Franz Daniel Kahn (1926–1998) was a British mathematician and astrophysicist at the University of Manchester. He was Professor of Astronomy from 1966 to 1993, then Emeritus thereafter in the School of Physics and Astronomy.

== Education ==
Kahn was educated at St Paul's School, London from 1940 to 1944, after which he secured an open scholarship to The Queen's College, Oxford. After graduating with first-class honours in mathematics in 1947 he moved to Balliol College, Oxford in 1948 as a Skynner senior student. He was awarded a Doctor of Philosophy degree in 1950 for research supervised by Sydney Chapman on the luminosity of the upper atmosphere.

==Research and career==
According to his certificate of election as a Fellow of the Royal Society:
Franz Kahn has made many original contributions to plasma astrophysics, cosmical gas dynamics and the physics of star formation, with significant early papers on the structure of ionisation fronts and collision-free shocks.
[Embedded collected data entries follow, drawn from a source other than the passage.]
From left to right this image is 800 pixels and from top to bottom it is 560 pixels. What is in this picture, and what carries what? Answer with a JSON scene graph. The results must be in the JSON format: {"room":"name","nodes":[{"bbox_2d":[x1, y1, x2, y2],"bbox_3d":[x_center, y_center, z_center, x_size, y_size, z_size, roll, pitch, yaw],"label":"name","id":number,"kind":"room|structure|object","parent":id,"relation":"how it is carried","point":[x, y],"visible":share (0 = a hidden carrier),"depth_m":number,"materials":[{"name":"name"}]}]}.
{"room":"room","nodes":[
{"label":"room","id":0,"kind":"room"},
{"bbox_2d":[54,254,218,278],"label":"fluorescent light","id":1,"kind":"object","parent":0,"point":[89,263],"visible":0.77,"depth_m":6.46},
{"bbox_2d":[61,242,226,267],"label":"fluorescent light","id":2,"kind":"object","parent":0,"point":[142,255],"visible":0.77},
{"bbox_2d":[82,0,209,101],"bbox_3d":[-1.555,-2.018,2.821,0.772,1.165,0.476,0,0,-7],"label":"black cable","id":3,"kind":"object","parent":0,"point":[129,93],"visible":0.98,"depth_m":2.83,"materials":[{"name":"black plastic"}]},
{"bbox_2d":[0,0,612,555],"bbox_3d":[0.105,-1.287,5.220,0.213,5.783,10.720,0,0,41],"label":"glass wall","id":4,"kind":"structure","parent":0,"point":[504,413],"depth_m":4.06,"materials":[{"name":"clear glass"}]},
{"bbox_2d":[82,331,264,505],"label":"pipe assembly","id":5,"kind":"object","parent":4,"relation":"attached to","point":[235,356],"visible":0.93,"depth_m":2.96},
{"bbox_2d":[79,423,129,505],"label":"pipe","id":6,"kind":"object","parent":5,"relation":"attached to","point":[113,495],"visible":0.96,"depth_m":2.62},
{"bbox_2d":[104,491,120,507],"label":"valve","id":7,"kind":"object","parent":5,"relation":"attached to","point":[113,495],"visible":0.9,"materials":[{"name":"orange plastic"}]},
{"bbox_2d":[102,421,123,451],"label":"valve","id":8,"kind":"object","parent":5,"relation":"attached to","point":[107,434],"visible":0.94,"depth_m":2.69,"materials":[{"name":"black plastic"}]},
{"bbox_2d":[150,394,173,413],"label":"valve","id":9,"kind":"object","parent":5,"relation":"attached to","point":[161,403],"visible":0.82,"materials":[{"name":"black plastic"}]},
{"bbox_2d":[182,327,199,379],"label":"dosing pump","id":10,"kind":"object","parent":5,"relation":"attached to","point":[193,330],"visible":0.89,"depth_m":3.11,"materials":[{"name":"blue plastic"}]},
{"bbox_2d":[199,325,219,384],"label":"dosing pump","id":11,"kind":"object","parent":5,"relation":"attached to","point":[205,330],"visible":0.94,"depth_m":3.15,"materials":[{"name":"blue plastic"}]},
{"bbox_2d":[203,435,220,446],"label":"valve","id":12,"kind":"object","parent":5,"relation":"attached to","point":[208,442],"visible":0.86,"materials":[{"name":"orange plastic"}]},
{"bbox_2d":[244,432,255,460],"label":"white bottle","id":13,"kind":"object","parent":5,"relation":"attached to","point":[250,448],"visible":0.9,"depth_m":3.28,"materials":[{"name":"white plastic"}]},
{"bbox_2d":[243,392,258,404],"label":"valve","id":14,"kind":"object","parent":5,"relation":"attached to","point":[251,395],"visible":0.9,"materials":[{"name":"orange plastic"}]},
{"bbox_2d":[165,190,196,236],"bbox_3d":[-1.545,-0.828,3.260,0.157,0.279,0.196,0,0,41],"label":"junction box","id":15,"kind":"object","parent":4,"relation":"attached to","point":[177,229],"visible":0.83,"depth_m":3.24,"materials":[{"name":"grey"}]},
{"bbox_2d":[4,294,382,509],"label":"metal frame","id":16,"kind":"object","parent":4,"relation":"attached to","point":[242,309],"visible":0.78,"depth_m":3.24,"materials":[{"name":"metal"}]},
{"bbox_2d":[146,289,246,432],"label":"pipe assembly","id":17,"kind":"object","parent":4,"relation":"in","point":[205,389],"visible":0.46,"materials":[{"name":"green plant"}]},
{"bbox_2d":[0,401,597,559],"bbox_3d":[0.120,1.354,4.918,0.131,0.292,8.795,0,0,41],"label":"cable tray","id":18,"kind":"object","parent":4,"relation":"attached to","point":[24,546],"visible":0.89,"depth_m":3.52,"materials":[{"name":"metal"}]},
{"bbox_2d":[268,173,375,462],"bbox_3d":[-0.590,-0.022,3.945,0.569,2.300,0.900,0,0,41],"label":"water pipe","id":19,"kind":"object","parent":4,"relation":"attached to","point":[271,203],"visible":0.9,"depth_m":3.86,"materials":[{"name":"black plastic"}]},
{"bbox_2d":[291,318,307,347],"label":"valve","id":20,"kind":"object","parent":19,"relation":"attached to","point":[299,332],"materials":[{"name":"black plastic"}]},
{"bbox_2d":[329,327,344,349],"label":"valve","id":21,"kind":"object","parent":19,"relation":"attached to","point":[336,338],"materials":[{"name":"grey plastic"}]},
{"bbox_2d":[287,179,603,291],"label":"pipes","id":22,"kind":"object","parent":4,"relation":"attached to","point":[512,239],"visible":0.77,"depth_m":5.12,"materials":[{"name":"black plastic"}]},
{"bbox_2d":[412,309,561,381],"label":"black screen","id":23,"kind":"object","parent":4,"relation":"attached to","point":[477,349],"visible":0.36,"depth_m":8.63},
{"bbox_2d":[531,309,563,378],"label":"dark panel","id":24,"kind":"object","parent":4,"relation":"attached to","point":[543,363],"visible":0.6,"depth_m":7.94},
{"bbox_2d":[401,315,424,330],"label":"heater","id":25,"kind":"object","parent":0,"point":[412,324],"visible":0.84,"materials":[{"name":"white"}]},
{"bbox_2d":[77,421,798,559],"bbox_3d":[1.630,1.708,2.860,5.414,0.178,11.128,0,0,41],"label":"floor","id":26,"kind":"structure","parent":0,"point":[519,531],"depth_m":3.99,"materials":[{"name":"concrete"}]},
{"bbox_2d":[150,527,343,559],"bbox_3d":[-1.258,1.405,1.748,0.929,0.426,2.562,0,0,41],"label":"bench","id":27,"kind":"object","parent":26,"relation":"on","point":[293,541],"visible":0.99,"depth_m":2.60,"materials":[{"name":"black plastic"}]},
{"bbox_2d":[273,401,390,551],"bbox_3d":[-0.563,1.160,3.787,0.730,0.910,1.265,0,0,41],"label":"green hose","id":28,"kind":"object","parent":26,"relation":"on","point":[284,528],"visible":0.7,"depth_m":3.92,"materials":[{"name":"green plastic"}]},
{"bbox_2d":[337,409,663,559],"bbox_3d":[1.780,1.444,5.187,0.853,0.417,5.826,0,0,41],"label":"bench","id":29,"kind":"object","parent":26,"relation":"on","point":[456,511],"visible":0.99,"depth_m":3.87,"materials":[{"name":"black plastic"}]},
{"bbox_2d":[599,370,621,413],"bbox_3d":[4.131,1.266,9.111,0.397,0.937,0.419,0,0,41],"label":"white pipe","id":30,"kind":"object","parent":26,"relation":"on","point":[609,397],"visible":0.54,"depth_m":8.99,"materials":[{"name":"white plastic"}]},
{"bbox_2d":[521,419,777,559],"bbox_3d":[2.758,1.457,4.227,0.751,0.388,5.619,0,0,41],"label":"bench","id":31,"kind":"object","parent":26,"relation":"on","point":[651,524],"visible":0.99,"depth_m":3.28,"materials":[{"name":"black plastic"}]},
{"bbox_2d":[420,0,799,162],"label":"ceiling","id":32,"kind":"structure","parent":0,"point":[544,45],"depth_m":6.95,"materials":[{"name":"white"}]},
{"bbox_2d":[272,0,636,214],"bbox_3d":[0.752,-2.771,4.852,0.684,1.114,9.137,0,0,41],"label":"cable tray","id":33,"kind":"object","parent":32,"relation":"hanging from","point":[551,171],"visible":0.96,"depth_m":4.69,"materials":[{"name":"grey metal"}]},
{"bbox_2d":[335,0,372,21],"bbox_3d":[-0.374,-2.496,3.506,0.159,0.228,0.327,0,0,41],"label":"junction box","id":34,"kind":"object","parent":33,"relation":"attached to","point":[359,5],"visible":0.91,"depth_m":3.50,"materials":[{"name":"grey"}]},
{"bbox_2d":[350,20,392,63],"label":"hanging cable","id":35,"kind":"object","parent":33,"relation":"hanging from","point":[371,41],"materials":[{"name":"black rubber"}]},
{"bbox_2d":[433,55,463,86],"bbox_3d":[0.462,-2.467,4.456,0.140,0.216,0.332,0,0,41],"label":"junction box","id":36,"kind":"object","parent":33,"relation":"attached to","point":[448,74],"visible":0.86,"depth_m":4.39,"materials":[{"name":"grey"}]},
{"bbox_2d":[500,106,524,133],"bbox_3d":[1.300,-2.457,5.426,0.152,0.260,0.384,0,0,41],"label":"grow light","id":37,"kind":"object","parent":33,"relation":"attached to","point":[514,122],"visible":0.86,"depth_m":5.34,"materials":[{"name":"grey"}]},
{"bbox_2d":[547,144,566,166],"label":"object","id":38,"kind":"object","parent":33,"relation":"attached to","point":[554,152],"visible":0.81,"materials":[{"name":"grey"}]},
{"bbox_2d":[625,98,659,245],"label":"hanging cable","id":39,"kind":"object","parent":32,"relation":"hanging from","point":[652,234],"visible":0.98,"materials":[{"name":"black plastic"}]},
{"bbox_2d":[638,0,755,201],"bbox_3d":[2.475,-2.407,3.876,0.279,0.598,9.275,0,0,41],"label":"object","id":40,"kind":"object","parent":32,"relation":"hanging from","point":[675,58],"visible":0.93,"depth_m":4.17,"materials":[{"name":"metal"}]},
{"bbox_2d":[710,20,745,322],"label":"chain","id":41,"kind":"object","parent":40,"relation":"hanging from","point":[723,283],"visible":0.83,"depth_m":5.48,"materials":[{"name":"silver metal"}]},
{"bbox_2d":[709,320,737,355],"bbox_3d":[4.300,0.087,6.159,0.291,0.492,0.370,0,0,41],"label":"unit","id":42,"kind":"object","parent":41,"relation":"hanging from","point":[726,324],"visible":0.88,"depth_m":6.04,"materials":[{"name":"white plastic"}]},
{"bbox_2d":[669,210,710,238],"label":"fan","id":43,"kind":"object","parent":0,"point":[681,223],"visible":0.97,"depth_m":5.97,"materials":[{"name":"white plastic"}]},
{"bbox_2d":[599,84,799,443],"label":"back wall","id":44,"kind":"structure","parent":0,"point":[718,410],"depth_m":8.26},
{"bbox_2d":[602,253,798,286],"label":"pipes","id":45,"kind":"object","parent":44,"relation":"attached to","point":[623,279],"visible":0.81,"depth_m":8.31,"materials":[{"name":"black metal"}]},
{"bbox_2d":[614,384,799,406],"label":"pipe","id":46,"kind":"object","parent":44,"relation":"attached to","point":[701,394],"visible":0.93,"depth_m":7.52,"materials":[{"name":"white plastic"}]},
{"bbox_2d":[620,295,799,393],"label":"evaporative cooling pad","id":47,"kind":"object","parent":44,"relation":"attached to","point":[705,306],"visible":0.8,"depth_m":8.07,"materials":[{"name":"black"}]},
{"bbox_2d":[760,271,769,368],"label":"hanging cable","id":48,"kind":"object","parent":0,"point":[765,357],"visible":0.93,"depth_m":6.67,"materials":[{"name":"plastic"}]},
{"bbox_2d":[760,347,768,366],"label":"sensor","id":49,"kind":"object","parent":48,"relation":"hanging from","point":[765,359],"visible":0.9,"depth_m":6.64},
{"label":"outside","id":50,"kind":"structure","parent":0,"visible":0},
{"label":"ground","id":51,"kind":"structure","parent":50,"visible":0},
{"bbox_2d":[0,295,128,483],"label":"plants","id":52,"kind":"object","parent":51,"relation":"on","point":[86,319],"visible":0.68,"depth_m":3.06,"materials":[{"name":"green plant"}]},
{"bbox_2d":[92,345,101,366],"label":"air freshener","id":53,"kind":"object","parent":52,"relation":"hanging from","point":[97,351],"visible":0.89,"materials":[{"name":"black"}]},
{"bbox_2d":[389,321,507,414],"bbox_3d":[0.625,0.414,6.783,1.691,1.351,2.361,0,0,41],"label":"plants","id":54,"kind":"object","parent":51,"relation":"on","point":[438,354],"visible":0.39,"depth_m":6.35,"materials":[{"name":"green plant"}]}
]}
More recently he has done important work on stellar winds and galactic fountains, on planetary nebulae and on remnants of novae and supernovae. His versatility is shown by papers on the spiral structure of the Galaxy, on the nature of the Local Group and the account (with the late Carla Kahn) of the Einstein-de Sitter correspondence. Kahn's style is especially noteworthy for his skill in building simple mathematical models which bring out the essence of the physics.

=== Awards and honours ===
Kahn was elected a Fellow of the Royal Society (FRS) in 1993. He was also a Fellow of the Royal Astronomical Society (FRAS). In 1991 the International Astronomers Union named the asteroid Kahnia after him.

==Personal life==
Kahn married Carla Copeland (Carla Kahn) in 1951 and had four children. Kahn died of a heart attack in Bourne End, Buckinghamshire, on 8 February 1998 and was buried in the Jewish cemetery in south Manchester. He was survived by his four children.